• WHAT IS EXPECTED:
Copy out again, unchanged, the listing below from the line that has "Working-data evaluations are" through the line that has "Automatically debits your checking account".

• RECORDED INFORMATION:

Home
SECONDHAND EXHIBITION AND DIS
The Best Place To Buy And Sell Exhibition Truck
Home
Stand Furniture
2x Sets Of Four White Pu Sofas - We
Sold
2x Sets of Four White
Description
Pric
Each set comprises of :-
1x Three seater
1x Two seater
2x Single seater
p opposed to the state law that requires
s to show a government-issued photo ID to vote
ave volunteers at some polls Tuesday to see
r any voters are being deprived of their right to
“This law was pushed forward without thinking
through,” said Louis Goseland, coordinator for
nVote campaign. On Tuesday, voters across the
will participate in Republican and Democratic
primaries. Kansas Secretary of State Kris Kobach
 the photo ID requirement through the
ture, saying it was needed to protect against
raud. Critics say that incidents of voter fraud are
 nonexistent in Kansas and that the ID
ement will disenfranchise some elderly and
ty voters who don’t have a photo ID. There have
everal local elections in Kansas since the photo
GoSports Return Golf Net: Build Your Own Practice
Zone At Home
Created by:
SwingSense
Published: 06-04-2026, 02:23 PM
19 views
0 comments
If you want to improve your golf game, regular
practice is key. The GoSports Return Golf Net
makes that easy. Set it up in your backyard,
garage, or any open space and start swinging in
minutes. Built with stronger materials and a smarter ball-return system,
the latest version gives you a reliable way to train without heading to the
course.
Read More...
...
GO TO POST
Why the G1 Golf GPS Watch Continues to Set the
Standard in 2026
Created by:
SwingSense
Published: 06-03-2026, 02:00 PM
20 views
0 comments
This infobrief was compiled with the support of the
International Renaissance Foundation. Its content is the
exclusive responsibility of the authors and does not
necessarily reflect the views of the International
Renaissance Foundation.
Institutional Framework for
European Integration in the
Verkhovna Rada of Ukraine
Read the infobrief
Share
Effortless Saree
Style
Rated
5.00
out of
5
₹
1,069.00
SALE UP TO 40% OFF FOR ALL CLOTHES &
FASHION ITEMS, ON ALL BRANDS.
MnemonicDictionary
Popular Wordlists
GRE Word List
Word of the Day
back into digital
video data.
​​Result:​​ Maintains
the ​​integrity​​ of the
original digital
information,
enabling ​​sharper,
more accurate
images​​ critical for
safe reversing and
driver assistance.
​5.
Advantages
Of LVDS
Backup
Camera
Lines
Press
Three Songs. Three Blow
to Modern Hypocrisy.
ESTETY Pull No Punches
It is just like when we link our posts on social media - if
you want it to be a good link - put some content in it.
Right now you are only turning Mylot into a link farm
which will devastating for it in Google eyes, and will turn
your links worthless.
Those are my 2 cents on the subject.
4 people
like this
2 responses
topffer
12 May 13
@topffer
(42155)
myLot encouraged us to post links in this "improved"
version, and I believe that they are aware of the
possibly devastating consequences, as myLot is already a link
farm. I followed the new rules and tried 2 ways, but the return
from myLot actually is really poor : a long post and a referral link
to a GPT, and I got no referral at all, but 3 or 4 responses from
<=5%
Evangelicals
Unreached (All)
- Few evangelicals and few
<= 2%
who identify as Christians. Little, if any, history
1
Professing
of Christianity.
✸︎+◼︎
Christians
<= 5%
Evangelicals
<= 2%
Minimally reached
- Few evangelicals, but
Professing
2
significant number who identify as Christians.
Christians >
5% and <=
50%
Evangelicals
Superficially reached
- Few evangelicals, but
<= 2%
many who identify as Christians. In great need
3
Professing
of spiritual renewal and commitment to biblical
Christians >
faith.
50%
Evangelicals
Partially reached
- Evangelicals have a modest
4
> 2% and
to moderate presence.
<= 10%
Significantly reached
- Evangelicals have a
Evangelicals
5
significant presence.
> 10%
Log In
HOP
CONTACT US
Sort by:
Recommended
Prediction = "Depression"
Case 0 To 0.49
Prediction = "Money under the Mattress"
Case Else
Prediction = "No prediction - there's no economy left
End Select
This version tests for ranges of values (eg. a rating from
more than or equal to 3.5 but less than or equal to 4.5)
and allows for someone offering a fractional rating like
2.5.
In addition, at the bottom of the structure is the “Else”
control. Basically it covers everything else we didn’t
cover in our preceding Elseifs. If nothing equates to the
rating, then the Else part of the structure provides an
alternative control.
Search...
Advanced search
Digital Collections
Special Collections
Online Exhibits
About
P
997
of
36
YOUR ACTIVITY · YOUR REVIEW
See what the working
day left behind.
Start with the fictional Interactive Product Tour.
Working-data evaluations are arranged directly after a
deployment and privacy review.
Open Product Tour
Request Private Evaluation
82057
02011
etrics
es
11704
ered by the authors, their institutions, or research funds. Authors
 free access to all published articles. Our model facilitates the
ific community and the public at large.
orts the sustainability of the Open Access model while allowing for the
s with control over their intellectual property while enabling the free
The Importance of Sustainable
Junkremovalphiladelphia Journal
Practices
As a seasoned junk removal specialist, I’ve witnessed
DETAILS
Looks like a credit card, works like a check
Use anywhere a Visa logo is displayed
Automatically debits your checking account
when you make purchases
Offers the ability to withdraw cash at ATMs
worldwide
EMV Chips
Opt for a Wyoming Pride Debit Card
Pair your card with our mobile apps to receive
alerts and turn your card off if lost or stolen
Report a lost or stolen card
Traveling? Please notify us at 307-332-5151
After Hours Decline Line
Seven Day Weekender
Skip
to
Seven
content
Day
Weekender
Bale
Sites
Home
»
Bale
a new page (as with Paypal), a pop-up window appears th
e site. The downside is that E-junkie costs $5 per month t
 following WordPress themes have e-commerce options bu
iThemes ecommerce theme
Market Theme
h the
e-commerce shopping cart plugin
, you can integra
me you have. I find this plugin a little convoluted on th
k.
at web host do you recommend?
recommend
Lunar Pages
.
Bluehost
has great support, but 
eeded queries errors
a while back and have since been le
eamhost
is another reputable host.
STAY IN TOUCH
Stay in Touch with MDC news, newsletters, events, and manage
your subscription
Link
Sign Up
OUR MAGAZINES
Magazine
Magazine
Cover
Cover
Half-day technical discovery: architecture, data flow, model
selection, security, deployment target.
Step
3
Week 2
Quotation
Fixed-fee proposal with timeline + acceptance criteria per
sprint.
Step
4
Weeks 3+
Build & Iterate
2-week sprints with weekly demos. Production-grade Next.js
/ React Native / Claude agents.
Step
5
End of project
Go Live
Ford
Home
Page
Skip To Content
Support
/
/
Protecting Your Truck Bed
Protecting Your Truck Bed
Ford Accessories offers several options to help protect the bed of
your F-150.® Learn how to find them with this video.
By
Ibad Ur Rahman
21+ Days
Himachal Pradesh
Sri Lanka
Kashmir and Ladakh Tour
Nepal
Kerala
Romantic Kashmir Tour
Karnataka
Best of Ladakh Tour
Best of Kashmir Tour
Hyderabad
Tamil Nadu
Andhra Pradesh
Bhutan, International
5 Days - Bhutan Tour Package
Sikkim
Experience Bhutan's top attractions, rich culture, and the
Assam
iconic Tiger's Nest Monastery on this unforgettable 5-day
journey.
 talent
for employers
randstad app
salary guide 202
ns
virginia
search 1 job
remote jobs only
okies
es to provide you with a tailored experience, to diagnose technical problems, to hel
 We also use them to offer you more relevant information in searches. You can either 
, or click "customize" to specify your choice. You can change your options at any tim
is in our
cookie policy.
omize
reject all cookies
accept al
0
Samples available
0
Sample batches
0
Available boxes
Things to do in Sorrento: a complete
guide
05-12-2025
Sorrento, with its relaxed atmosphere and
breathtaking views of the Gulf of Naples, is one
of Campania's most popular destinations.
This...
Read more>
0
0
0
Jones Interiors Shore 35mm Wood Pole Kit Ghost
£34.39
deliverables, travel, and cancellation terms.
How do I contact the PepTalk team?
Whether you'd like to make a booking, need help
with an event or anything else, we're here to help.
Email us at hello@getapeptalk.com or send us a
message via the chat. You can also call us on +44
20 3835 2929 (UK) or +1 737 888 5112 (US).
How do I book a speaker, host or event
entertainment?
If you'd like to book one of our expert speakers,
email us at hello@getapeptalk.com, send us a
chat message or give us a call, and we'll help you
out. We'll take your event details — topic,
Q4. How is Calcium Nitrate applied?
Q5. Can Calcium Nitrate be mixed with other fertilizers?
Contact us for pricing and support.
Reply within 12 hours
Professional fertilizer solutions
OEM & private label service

• EXPECTED ANSWER:
Working-data evaluations are arranged directly after a
deployment and privacy review.
Open Product Tour
Request Private Evaluation
82057
02011
etrics
es
11704
ered by the authors, their institutions, or research funds. Authors
 free access to all published articles. Our model facilitates the
ific community and the public at large.
orts the sustainability of the Open Access model while allowing for the
s with control over their intellectual property while enabling the free
The Importance of Sustainable
Junkremovalphiladelphia Journal
Practices
As a seasoned junk removal specialist, I’ve witnessed
DETAILS
Looks like a credit card, works like a check
Use anywhere a Visa logo is displayed
Automatically debits your checking account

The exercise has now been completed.